New Bedfellows


Back when the nation's political attentions were focused more on Louisiana than on New Hampshire, a TV reporter interviewed a woman who said she was a fervent David Duke supporter. The reason, she said, was all those blacks on welfare—they were ruining the state. But, responded the bewildered reporter, you yourself are on welfare. How can you say that?

"They get more," the woman replied.

"They get more." It is a slogan for the new political age.

"They" are sometimes blacks, and sometimes whites. Sometimes women, and sometimes men. Sometimes the rich, and sometimes the poor. And, this season, "they" are especially foreigners—from maids and migrant workers to Honda and Hitachi. "They" are the ones who are getting what "we" want, or need, or have.

The politics of resentment are abroad in the land—and this time they aren't the monopoly of egalitarian Democrats buying votes with envy. The recession is an obvious reason for the surge of resentment. But it is, despite the pain, too fleeting to explain the whole phenomenon.

Nor is quadrennial Democratic opportunism all there is to it. They may love economic nationalism and hate "the rich," but the Democrats can hardly be held responsible for the rise of David Duke (much as they might benefit from that rise).

No, the politics of resentment spring from something less transient and more systemic. Ours has become a pie-splitting society, more concerned with dividing the wealth than with increasing it. The transformation is neither total nor irreversible, but it is dangerously advanced.

The reason for this transformation lies not in any particular platform but in a basic lack of understanding. Although few Americans would say they prefer redistribution to growth, even fewer understand where wealth comes from. And among those few, fewer still appreciate the tolerance necessary to stave off a future of resentful pie splitting.

Consider this year's populists, Tom Harkin and Pat Buchanan. For supporters of free markets, Buchanan's supply-side sermons are invigorating, Harkin's laborite gospel chilling. But though they cite different prophets, the two candidates offer the same homily.
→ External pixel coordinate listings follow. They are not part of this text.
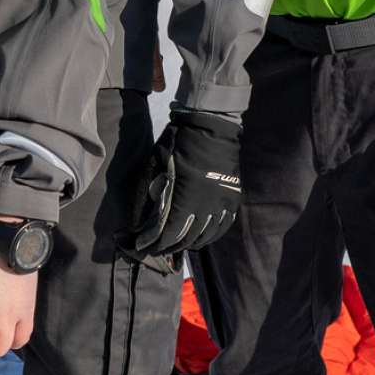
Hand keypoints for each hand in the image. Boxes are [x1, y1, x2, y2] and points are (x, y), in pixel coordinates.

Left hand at [125, 110, 244, 258]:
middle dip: (169, 247)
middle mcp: (206, 206)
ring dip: (190, 244)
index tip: (143, 246)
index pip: (169, 233)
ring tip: (177, 245)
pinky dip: (212, 235)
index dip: (155, 243)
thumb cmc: (179, 142)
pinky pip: (223, 225)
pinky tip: (203, 238)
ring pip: (206, 235)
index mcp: (185, 198)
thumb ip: (149, 193)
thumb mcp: (156, 164)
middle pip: (187, 238)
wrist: (210, 125)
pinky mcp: (232, 198)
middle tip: (157, 248)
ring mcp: (222, 203)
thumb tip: (142, 216)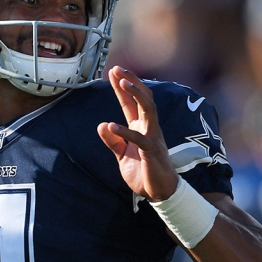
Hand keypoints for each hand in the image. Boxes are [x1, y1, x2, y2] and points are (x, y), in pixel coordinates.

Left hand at [97, 67, 178, 201]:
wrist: (159, 192)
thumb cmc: (143, 172)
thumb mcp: (122, 155)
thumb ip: (113, 141)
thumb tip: (102, 125)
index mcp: (141, 127)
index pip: (131, 103)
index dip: (123, 87)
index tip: (114, 71)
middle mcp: (149, 128)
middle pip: (143, 98)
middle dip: (131, 82)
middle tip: (118, 69)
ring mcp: (152, 137)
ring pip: (148, 109)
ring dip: (136, 94)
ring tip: (123, 83)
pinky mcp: (151, 151)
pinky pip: (139, 138)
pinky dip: (125, 132)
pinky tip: (111, 126)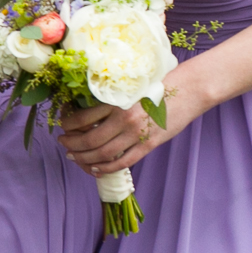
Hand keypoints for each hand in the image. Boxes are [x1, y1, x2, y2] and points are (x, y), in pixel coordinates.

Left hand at [58, 68, 209, 175]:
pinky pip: (123, 162)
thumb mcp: (129, 87)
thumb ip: (112, 100)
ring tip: (74, 156)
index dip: (68, 125)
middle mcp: (124, 119)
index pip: (83, 117)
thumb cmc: (158, 84)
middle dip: (72, 144)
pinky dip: (107, 168)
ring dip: (85, 158)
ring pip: (104, 154)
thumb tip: (88, 113)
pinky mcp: (149, 144)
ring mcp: (137, 134)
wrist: (189, 89)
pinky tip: (96, 168)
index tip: (62, 127)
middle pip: (90, 140)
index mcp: (116, 101)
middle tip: (63, 143)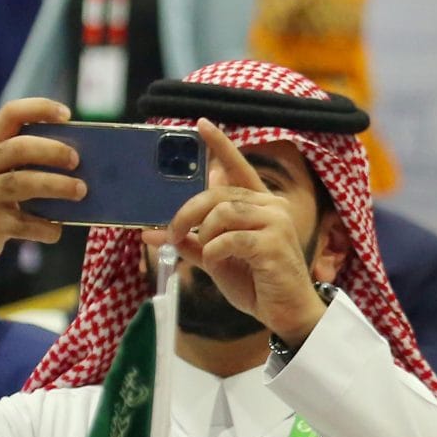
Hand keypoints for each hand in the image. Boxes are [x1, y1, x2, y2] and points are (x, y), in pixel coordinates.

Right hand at [0, 98, 81, 330]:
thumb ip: (24, 166)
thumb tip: (82, 166)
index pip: (8, 115)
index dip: (38, 108)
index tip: (66, 114)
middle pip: (18, 148)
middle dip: (52, 150)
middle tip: (76, 160)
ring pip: (21, 183)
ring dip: (57, 186)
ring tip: (81, 190)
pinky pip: (25, 224)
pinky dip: (47, 228)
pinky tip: (55, 230)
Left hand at [163, 122, 325, 344]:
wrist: (285, 312)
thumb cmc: (256, 284)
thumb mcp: (215, 259)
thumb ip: (190, 242)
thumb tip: (151, 232)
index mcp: (259, 206)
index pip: (238, 168)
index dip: (220, 145)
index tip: (201, 124)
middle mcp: (271, 207)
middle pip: (217, 193)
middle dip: (186, 212)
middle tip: (169, 232)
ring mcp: (276, 223)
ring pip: (222, 212)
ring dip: (203, 233)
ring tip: (204, 253)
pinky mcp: (274, 243)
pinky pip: (229, 238)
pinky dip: (215, 251)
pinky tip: (217, 261)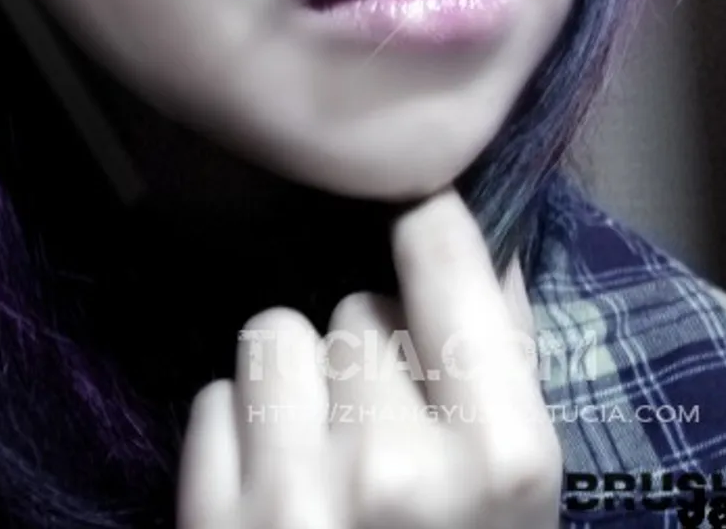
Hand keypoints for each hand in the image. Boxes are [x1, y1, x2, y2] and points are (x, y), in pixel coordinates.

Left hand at [177, 189, 561, 528]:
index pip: (444, 262)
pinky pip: (216, 397)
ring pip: (274, 332)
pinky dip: (238, 431)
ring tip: (314, 446)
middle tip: (379, 421)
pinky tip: (265, 487)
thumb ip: (499, 367)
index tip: (418, 227)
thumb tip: (468, 238)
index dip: (429, 232)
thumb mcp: (513, 492)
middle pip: (356, 305)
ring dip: (295, 377)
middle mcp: (399, 470)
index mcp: (504, 460)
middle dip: (367, 348)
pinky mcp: (212, 517)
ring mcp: (294, 495)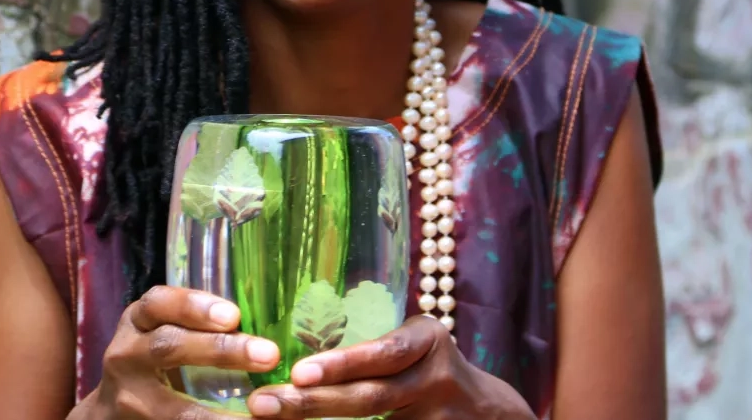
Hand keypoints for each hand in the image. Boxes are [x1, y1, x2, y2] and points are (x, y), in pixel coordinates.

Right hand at [71, 286, 281, 418]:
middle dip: (220, 350)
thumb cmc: (156, 358)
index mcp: (138, 321)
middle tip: (268, 355)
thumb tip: (269, 325)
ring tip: (263, 410)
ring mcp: (129, 398)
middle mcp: (127, 355)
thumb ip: (201, 325)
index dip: (195, 306)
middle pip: (169, 347)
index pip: (159, 304)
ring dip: (222, 414)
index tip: (234, 315)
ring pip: (175, 408)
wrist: (113, 409)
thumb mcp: (165, 330)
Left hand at [242, 316, 534, 418]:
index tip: (298, 372)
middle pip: (370, 398)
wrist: (488, 411)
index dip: (342, 364)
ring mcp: (436, 417)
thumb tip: (293, 348)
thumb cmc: (430, 367)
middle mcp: (435, 378)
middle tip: (264, 403)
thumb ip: (375, 346)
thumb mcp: (415, 343)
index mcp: (428, 340)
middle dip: (312, 403)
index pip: (384, 353)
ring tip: (275, 419)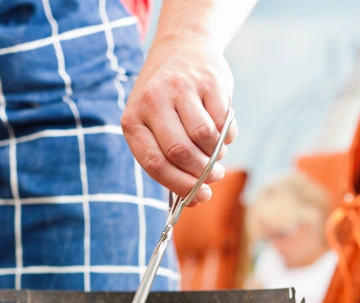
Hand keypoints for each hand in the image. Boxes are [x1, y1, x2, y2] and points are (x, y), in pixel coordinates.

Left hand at [122, 36, 237, 205]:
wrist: (183, 47)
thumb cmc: (167, 99)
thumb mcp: (153, 124)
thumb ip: (168, 159)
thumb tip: (195, 199)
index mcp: (132, 119)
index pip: (154, 163)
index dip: (180, 185)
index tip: (200, 197)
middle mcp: (152, 101)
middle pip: (180, 152)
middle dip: (201, 173)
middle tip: (214, 177)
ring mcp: (181, 88)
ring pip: (203, 138)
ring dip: (215, 155)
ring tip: (216, 155)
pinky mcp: (208, 81)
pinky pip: (223, 121)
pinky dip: (227, 136)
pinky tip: (222, 132)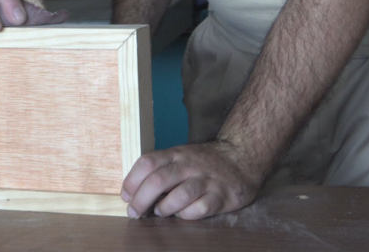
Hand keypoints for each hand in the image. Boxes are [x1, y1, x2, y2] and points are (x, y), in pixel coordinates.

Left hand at [121, 141, 262, 219]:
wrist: (242, 158)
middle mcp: (189, 165)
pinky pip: (199, 209)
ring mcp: (206, 180)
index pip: (147, 163)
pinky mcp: (221, 196)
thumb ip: (160, 170)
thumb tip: (133, 193)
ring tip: (160, 212)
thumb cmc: (204, 163)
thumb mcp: (181, 157)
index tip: (126, 196)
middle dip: (141, 200)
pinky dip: (186, 215)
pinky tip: (183, 214)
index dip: (131, 181)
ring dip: (164, 208)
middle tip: (134, 212)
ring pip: (179, 195)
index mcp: (176, 154)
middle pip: (158, 180)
Harkin says we should stop "sending our money and our jobs overseas." Buchanan denounces George Bush for having put the economic boom "on a fast track to Mexico." Buchanan is a more-colorful phrase-maker than Harkin. But the message is the same: We must build walls—to keep our companies in and theirs out, our jobs in and their workers out, our money in…and theirs out.

Harkin does not worry about justifying his message. His labor-union supporters have always feared the international marketplace, with its checks on their demands for higher wages and more regulations. His world view assumes a limited pie and an ongoing struggle between management and labor, evil and good, "the rich" and everyone else.

But Pat Buchanan should know better. And one suspects he does.

While he can articulate a cogent and serious case for cutting foreign aid or reducing overseas entanglements, Buchanan gets blurry and defensive when asked about trade. He opposes a free trade agreement with Mexico, supports higher textile quotas, and hints that big tariffs might be wise. But he never really explains why these are good ideas.

When George Will asked how a conservative could be such a protectionist, Buchanan answered all too literally. Rather than respond to the underlying question—how to square a call for more regulation, bigger government, and higher taxes with his putative free-market leanings—he appealed to conservative icons. Barry Goldwater opposed free trade, he said; so did Strom Thurmond and Prescott Bush, father of George. Buchanan could cite role models but no principles.

In place of ideas, he countered with the legitimate anguish of American business, overtaxed and overregulated. It isn't fair, he said, to let plants in countries without minimum-wage laws or environmental regulations compete for business with factories in the United States. We have to protect our jobs from our politicians.

Unfortunately, Buchanan's policy would trap us in Harkin's world. The threat of international competition is the one true weapon overregulated enterprise has against overweening government. When jobs go abroad—or even leave California for Nevada—regulatory enthusiasts tend to back down.

To create the walled-in America Buchanan envisions would require more than simple tariffs and a lower living standard. It would mean clipping the cables that connect the world's financial markets, imprisoning American capital. It would mean plant-closing laws to the nth degree, lifetime contracts at any cost. It would turn American employers into government employees, subject to the whims of Tom Harkin and his allies—and unable to ever escape.

It is the vision of a desperate man. And perhaps Buchanan does simply despair of political change. But one sees in his vision, and in Harkin's, a more general fear of change. And that is where the contradiction arises.

Harkin, and his less-populist fellow Democrats, would like a larger pie, if only to give them more to redistribute. They talk much of getting America moving again. But they dislike the sources of wealth—the uncontrolled and uncontrollable search for new ways of doing things, the contracts between consenting adults, the risk taking, and, yes, the quest for profit. They dislike the unpredictable and the undirected. The Democratic impulse is to plan, to regulate, to divvy up the subsidies and bring in the lawyers.

Buchanan, by contrast, professes seemingly real ardor for free markets and economic growth. But their results make him nervous, especially when they lure brown people into his neighborhood, his America. He, too, is tempted to meddle. Supporting growth but fearing change, he can't muster the tolerance that permits the very freedoms of which he is so fond.

In that, he is a true populist. We are all tempted to meddle. Other people's choices so often seem so wrong, so foolish, so risky. It is hard to say hands off.

But one exception leads to another and another and another. With a thousand cuts, one may slice a pie. But one may also kill the goose that lays golden eggs. And having done so, one will soon have nothing but the cry, "They get more."